Scott David W, Wang Zhipeng
Department of Statistics, Rice University, MS-138, 6100 Main Street, Houston, TX 77005, USA.
Apple Corporation, Cupertino, CA 95014, USA.
Entropy (Basel). 2021 Jan 9;23(1):88. doi: 10.3390/e23010088.
As modern data analysis pushes the boundaries of classical statistics, it is timely to reexamine alternate approaches to dealing with outliers in multiple regression.

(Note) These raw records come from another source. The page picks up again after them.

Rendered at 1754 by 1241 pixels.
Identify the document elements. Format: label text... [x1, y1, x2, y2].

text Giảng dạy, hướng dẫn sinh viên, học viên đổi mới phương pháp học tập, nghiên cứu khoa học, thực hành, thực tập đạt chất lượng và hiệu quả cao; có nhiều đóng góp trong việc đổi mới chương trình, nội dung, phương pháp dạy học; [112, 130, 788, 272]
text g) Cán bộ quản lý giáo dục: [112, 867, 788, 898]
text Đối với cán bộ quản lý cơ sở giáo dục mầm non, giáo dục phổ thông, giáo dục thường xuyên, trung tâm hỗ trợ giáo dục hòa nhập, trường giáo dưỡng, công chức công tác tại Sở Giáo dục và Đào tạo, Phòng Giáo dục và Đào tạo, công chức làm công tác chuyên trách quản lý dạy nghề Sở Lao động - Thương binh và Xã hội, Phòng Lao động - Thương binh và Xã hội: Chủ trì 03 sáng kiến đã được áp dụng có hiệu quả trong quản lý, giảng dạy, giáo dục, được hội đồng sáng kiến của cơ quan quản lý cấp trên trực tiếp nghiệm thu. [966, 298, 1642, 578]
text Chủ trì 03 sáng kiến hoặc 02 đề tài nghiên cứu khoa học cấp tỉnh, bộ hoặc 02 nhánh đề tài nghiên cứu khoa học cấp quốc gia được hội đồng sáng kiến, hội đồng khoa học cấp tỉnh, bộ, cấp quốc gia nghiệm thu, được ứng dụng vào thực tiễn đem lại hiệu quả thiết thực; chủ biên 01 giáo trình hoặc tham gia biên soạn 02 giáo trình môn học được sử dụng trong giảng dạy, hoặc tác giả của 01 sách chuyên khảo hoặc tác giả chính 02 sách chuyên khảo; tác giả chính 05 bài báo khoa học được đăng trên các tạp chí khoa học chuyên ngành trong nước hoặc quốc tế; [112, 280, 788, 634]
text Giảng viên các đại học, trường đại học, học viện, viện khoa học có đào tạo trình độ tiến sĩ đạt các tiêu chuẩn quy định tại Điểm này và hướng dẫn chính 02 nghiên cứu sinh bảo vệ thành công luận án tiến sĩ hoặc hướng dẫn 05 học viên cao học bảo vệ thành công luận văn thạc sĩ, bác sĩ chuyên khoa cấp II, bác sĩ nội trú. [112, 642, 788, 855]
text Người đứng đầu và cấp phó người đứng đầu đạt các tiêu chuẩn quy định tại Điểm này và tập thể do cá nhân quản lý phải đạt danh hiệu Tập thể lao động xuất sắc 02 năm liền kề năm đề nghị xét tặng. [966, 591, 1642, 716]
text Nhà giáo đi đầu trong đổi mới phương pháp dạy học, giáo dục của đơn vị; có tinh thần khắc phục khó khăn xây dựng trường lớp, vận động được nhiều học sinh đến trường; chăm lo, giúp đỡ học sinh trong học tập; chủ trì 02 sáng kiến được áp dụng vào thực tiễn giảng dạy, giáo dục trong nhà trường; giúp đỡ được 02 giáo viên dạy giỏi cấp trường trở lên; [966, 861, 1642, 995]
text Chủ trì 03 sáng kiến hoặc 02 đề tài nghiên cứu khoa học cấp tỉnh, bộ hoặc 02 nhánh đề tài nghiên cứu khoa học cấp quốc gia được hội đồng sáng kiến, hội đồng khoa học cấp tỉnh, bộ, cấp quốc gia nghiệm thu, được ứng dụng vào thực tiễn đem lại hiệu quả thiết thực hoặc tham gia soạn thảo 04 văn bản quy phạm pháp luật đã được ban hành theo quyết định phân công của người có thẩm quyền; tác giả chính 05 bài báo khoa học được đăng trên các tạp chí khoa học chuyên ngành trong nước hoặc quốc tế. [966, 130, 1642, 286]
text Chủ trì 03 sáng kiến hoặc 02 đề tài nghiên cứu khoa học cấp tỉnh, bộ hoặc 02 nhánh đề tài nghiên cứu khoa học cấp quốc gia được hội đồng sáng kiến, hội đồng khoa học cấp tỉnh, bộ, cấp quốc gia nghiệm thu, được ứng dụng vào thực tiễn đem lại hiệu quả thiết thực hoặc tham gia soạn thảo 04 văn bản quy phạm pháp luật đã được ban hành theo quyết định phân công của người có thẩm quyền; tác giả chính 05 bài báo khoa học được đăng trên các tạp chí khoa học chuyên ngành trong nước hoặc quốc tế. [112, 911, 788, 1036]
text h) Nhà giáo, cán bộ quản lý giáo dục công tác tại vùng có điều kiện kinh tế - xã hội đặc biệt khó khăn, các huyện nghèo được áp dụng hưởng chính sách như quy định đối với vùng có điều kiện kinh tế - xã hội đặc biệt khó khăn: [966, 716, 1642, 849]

As sample sizes and the number of predictors increase, interactive methodology becomes less effective. Likewise, with limited understanding of the underlying contamination process, diagnostics are likely to fail as well. In this article, we advocate for a non-likelihood procedure that attempts to quantify the fraction of bad data as a part of the estimation step. These ideas also allow for the selection of important predictors under some assumptions. As there are many robust algorithms available, running several and looking for interesting differences is a sensible strategy for understanding the nature of the outliers.
随着现代数据分析突破经典统计学的界限,重新审视多元回归中处理异常值的替代方法恰逢其时。随着样本量和预测变量数量的增加,交互方法的效果会变差。同样,由于对潜在污染过程的了解有限,诊断方法也可能失效。在本文中,我们提倡一种非似然程序,该程序试图在估计步骤中量化坏数据的比例。在某些假设下,这些想法还允许选择重要的预测变量。由于有许多稳健算法可用,运行多个算法并寻找有趣的差异是理解异常值性质的明智策略。